Until recently, all sides in the debate over Social Security reform agreed that this moment of economic prosperity is the right time to fix the nation’s ailing retirement system—that we should “fix the roof while the sun is shining,” as President Clinton put it. But now an increasingly vocal minority is denying that the roof even needs fixing and questioning whether the rain will ever come.
To these “crisis deniers,” Social Security’s problems are simply the product of pessimistic economic assumptions. If the economy grows faster in coming years than the 1.7 percent projected by the program’s trustees, Social Security becomes “a crisis that doesn’t exist,” according to Rep. Jerrold Nadler (D‑N.Y.). Even Vice President Gore got on board, saying “If Social Security ain’t broke, why fix it?” Gore offers a plan that does just that: doesn’t fix it. But this is all wishful thinking. The Social Security storm is gathering strength, and the longer we put off preparation the worse the damage will eventually be.
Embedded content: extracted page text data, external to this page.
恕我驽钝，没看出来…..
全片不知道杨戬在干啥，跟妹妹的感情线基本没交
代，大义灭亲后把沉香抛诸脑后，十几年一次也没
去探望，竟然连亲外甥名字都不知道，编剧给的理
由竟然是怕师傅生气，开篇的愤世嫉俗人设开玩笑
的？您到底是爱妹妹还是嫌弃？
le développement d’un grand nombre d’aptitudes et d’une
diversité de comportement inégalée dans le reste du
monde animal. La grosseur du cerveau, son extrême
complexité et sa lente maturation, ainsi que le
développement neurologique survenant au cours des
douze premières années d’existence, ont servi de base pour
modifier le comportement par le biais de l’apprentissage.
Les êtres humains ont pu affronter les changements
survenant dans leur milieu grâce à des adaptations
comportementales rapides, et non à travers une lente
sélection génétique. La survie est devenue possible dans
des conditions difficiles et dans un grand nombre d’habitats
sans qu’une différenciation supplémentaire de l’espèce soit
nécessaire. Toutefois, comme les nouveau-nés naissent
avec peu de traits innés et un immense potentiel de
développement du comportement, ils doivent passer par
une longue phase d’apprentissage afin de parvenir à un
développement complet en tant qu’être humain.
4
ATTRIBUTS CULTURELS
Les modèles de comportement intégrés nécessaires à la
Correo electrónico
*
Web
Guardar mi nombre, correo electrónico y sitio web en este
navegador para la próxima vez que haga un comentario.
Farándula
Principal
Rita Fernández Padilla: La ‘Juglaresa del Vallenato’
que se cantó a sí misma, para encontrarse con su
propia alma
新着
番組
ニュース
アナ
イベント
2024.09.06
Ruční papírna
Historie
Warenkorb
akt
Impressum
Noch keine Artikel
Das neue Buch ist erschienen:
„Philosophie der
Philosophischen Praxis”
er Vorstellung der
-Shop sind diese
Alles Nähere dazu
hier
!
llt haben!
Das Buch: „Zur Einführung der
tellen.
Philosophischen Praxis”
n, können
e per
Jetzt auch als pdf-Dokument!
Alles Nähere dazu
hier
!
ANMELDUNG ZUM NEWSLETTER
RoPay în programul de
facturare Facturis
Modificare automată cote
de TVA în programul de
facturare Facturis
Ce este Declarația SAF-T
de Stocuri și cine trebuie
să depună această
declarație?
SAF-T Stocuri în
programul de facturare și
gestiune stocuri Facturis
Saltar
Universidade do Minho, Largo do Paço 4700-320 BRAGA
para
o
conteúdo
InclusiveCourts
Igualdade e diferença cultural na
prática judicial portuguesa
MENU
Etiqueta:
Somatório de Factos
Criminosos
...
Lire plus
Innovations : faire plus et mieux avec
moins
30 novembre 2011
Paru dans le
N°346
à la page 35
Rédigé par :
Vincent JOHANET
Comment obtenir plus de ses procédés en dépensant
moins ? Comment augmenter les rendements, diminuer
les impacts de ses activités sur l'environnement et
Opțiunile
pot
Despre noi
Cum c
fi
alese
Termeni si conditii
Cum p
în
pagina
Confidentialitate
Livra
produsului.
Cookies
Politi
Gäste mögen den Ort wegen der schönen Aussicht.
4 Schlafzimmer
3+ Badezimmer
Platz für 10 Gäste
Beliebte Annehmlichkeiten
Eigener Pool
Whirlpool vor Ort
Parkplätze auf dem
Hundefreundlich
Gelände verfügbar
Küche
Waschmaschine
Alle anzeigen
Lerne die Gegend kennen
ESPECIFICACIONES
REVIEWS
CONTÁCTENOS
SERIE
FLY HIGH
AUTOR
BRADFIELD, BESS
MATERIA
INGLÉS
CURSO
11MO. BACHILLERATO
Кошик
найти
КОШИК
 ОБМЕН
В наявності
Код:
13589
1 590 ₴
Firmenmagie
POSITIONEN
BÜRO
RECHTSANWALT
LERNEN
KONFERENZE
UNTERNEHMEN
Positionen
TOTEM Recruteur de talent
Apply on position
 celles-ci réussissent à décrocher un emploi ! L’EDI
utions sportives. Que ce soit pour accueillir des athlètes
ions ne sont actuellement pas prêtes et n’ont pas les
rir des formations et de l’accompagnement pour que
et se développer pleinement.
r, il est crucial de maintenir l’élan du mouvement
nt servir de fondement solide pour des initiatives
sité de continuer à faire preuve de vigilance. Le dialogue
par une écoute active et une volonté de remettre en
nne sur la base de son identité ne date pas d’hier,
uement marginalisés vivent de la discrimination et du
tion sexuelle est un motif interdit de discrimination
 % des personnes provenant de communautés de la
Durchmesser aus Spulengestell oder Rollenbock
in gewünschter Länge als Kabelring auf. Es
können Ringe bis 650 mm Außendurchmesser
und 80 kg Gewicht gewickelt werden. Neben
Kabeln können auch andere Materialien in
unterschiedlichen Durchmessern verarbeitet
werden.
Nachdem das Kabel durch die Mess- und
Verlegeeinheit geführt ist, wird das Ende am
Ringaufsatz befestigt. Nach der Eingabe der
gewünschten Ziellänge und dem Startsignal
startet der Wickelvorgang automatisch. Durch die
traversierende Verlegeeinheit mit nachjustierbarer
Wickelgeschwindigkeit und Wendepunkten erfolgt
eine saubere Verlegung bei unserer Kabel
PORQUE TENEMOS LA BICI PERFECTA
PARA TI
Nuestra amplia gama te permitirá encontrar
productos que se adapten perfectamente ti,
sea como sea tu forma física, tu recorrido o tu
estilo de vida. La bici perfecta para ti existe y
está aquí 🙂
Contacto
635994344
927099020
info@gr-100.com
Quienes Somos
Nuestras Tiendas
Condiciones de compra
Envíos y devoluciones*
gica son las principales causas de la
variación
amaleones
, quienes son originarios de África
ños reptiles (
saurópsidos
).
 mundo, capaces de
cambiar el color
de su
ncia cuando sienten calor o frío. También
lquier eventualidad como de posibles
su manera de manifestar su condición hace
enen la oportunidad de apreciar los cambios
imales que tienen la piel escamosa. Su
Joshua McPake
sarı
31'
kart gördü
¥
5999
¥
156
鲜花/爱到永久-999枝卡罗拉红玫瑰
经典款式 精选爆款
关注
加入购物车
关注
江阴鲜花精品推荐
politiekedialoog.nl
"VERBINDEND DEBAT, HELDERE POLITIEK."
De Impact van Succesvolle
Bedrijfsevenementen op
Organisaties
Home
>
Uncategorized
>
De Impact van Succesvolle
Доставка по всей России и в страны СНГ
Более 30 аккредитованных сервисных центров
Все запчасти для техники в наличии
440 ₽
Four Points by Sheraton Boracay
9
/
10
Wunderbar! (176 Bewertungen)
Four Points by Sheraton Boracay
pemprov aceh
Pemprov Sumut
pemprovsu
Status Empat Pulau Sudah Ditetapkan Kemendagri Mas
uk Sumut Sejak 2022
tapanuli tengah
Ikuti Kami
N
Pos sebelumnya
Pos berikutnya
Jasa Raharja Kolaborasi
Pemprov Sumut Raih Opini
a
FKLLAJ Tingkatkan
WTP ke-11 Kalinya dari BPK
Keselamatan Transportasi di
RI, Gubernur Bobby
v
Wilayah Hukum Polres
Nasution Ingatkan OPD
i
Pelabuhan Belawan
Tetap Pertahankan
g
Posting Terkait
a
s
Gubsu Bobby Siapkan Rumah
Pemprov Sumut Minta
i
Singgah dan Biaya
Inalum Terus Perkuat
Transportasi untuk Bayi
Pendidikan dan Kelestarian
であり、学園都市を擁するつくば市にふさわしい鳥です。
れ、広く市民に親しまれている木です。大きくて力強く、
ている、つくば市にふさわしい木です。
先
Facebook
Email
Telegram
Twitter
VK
Politicians aren’t the only ones doubting the Social Security crisis. Financial columnist Jane Bryant Quinn went from saying in 1998 that “we can’t drag our feet any longer on Social Security reform” to today calling herself “the only kid in the village who’s not crying wolf.” In an editorial, Business Week said the Social Security trustees’ “ridiculously low” economic projections make the reform debate a “phony conflict over a phony problem.”
But two expert panels found just the opposite. Accounting giant PricewaterhouseCoopers examined the Trustees’ projections at the request of Rep. Nadler and concluded that the “methods used in preparing the long‐rage … projections of the Social Security trust funds were sound [and] the assumptions used in preparing the projections in the Trustees’ report were individually reasonable.”
A nonpartisan panel of government‐appointed economists and demographers went further, finding the trustees, if anything, optimistic about Social Security’s future. The trustees greatly underestimate increases in life expectancy. If people live as long as expert demographers predict they will, the retiree population will swell and Social Security’s $20 trillion long‐term deficit would increase by one quarter.
Even so, Dean Baker and Mark Weisbrot, authors of “Social Security: The Phony Crisis,” claim that “using any remotely realistic projection for the growth of wages and the economy, the Social Security system will be solvent into the stratosphere of America’s science‐fiction future.” Well, let’s look at the numbers. For Social Security to stay technically solvent until 2075, wages would have to grow 2.9 percent annually above inflation. That is 3.7 times faster than over the past 30 years, and 41 percent faster than during the booming 1960s. And “technically” solvent means little, since the Social Security trust fund is not a true savings vehicle but a mere bookkeeping account full of IOUs—something even the Clinton administration, in a moment of candor, was forced to admit.
Then there’s the fact that the more workers earn and pay in taxes, the more they are owed in retirement benefits. So it’s almost impossible to use economic growth to get ahead of the game. Social Security solvency into the “science‐fiction future” demands truly science‐fiction levels of economic growth.
Back on Earth, how do we prepare for a future with fewer workers and more retirees? The key is saving, and the best way is through personal retirement accounts: Let workers invest a portion of their payroll taxes in accounts similar to IRAs and 401(k)s, where money will rapidly accumulate to help pay future benefits.
Social Security’s problems are not, as Mark Twain said of his reported death, “greatly exaggerated.” In fact, independent analyses show precisely the opposite to be true. If tomorrow’s retirees hope to enjoy a secure retirement, Social Security must stop simply redistributing wealth and start creating it.
As for the crisis deniers, too bad we can’t send them the bill for a new roof.